--- Présentation de l'exercice ---
Dans le texte ci-dessous sur le nettoyage au laser des croûtes noires, relevez les types principaux de composés identifiés comme pouvant réagir avec le laser.

--- Texte à lire ---

##############################

Trois types principaux de composés pouvant réagir avec le laser ont tout de même pu être identifiés : les oxydes de fer (hématite, magnétite, maghémite), les cendres et les suies. Nous avons alors décidé, dans un premier temps, d’étudier séparément l’effet du laser sur chacun de ces types de composés en élaborant des croûtes noires modèles, beaucoup plus simples à étudier que les salissures naturelles. L’article 1 présente les résultats obtenus pour les croûtes modèles à base d’oxydes de fer, en particulier l’hématite α-Fe2O34. Nous avons donc fabriqué une salissure synthétique en mélangeant du gypse et de l’hématite, et nous l’avons ensuite appliquée sur une plaquette de plâtre5 pur (qui modélise la pierre). Nous avons ensuite « nettoyé » cet échantillon au laser dans des conditions similaires à celles utilisées lors de nettoyages laser réels. La salissure a été éliminée et la surface a pris instantanément une teinte jaune vif. De plus, de nombreuses particules ont été éjectées dans une fumée visible à l’œil nu. Cette matière éjectée étant le pur produit de l’interaction laser-salissure, nous l’avons collectée en plaçant à côté de l’échantillon des petits supports en verre ou scotch [figure 5].

Figure 5 : Particules éjectées dans la fumée (photo prise au microscope optique). On observe des cristaux de gypse devenus jaunes lors du nettoyage laser (le gypse pur est blanc)

Il ne reste maintenant plus qu’à analyser la surface jaune et les particules de la fumée pour déterminer ce qui est à l’origine de la couleur jaune. Pour ce faire nous avons choisi d’utiliser la microscopie, dont le but est d’observer des objets de petites dimensions. La méthode pertinente est de commencer les observations à l’œil nu puis d’utiliser des microscopes qui grossissent de plus en plus, pour observer des détails millimétriques, micrométriques et enfin nanométriques. En particulier, la microscopie électronique à transmission (MET) est celle qui permet d’atteindre le nanomètre, et même encore plus petit puisque de nos jours on observe facilement les atomes. Comment cela fonctionne-t-il ? On envoie un faisceau d’électrons très énergétique (avec une tension d’accélération de 100-300 kV)6 sur notre échantillon qui doit être très fin (<100 nm) pour que le faisceau puisse le traverser. Pendant la traversée, le faisceau d’électrons interagit avec les atomes de notre échantillon, principalement de deux manières : certains électrons vont être déviés de leur trajectoire en gardant la même énergie cinétique (on parle de diffusion élastique) tandis que d’autres vont être ralentis7 en entrant en collision avec d’autres électrons (diffusion inélastique) [figure 6].

##############################

--- Données fournies ---
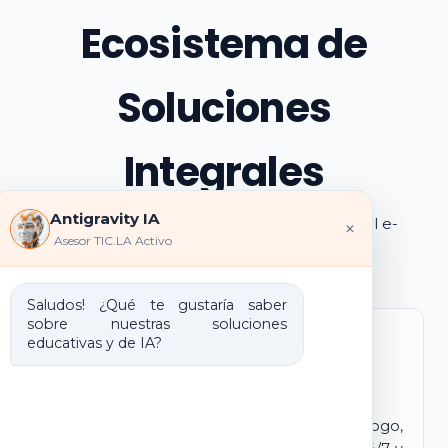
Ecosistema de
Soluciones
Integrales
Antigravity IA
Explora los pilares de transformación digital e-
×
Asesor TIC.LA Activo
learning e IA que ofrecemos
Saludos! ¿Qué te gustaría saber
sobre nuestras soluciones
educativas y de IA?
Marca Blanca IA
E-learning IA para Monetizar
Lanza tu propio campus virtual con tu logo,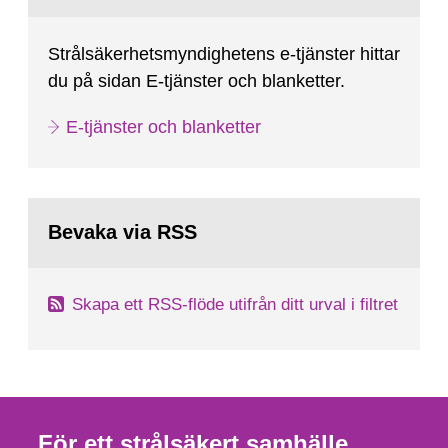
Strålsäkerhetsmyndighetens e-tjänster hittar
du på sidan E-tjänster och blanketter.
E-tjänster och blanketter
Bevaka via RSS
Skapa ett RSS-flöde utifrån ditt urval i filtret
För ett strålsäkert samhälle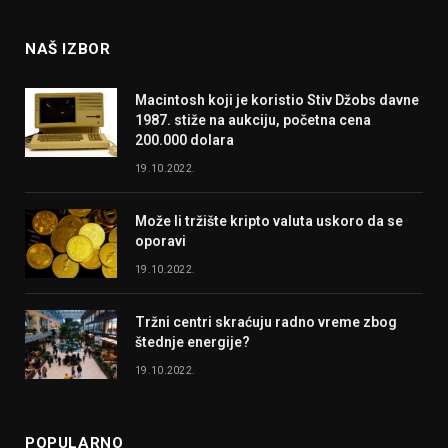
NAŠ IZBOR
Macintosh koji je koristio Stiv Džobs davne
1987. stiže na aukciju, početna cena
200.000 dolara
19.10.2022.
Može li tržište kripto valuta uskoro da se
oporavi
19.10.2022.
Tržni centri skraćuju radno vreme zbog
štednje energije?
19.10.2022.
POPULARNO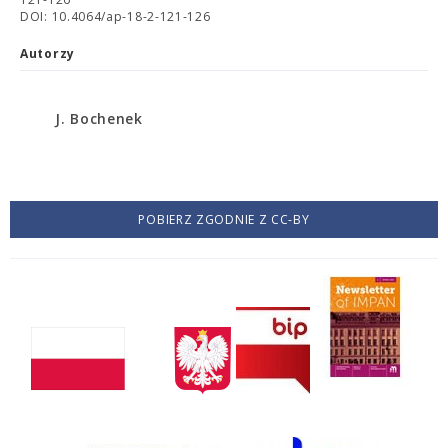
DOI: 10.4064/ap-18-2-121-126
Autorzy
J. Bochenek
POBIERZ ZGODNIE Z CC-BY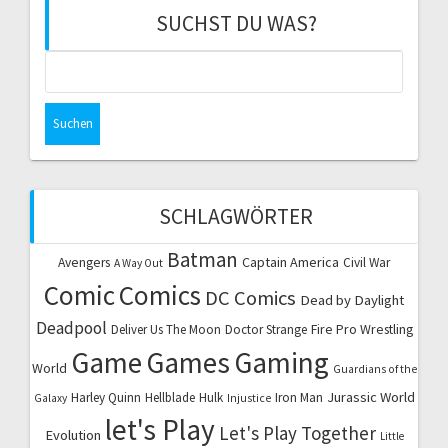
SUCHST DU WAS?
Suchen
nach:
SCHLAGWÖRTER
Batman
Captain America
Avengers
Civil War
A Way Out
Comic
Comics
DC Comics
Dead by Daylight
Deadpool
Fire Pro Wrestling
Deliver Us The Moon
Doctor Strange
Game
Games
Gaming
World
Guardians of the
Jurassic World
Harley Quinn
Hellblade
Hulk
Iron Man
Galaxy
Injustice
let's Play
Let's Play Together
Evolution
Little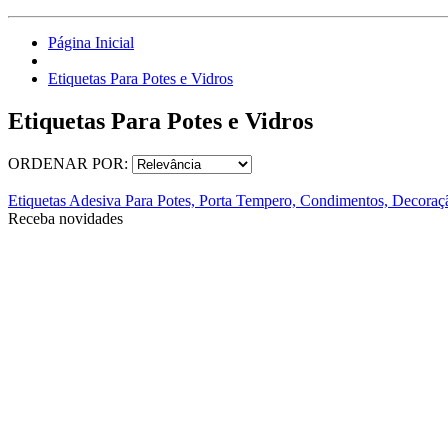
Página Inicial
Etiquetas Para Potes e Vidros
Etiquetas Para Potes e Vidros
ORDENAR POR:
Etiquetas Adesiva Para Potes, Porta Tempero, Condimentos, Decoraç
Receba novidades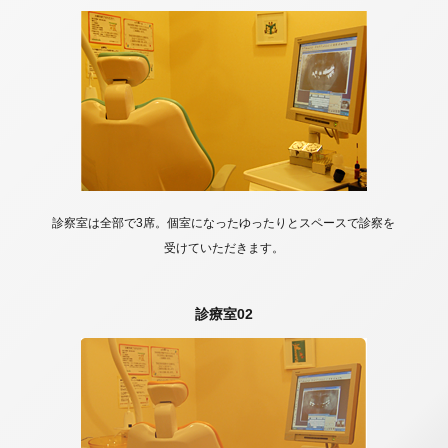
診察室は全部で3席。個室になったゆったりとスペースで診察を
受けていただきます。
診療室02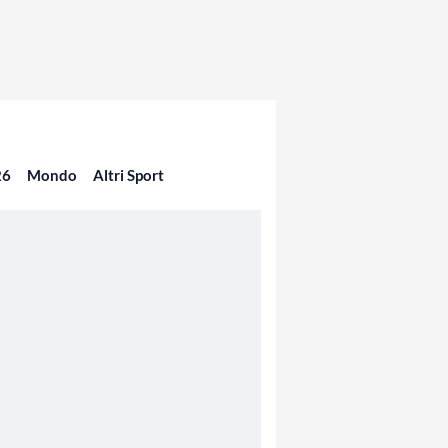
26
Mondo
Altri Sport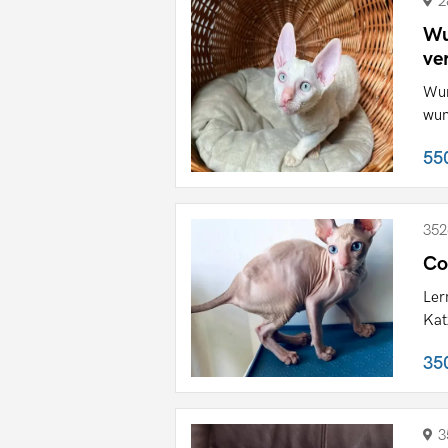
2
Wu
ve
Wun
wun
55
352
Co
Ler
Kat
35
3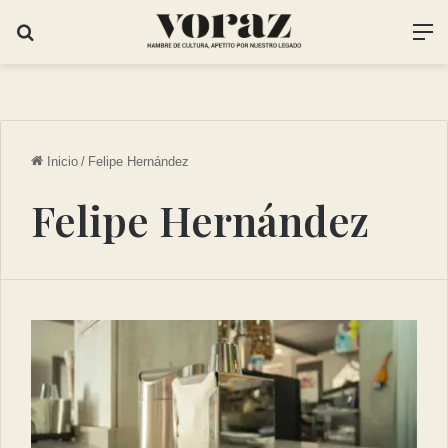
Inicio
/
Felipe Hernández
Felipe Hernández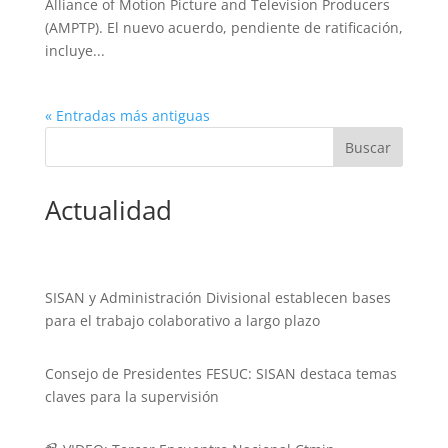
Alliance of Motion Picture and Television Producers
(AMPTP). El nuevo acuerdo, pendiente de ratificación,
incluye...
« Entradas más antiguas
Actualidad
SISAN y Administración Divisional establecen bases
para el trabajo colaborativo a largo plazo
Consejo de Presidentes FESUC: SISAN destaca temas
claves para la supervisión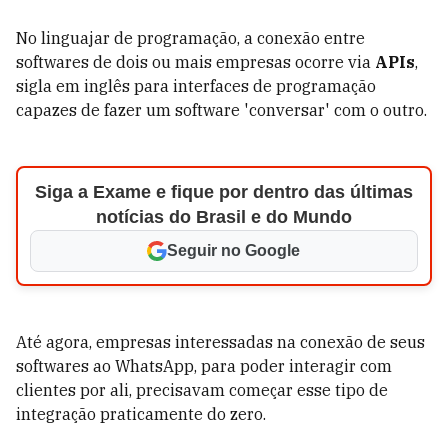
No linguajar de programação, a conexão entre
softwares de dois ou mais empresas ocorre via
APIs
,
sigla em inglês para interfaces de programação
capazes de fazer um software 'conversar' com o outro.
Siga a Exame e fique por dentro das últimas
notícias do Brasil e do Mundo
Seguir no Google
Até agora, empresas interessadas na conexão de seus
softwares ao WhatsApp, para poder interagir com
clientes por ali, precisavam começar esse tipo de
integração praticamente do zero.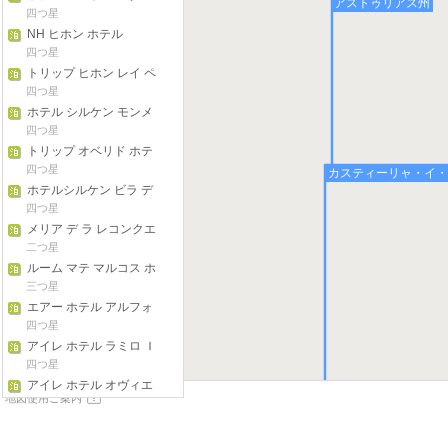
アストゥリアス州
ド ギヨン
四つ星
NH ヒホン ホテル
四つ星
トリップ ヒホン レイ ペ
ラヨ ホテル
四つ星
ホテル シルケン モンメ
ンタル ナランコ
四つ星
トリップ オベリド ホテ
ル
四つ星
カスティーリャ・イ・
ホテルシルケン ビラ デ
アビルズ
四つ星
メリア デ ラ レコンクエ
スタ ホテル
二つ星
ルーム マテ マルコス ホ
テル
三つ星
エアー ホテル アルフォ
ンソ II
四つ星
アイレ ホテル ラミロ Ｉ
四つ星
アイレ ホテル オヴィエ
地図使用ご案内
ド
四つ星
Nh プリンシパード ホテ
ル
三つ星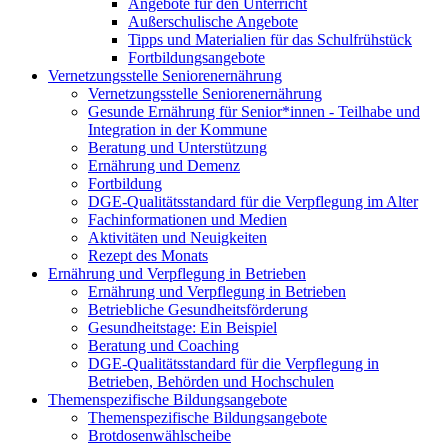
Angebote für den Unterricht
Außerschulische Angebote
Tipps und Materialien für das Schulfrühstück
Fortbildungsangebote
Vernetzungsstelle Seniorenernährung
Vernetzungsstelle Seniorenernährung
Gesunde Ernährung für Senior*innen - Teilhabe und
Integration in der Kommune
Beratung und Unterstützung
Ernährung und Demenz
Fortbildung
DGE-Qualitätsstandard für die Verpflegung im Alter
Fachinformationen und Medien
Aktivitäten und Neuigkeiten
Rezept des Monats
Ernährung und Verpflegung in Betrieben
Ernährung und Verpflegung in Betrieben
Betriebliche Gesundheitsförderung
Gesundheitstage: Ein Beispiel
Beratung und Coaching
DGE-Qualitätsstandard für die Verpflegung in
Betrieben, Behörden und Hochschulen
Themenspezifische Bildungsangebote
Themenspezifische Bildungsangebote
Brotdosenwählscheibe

##############################

--- Zone de réponse ---
Les oxydes de fer (hématite, magnétite, maghémite), les cendres et les suies.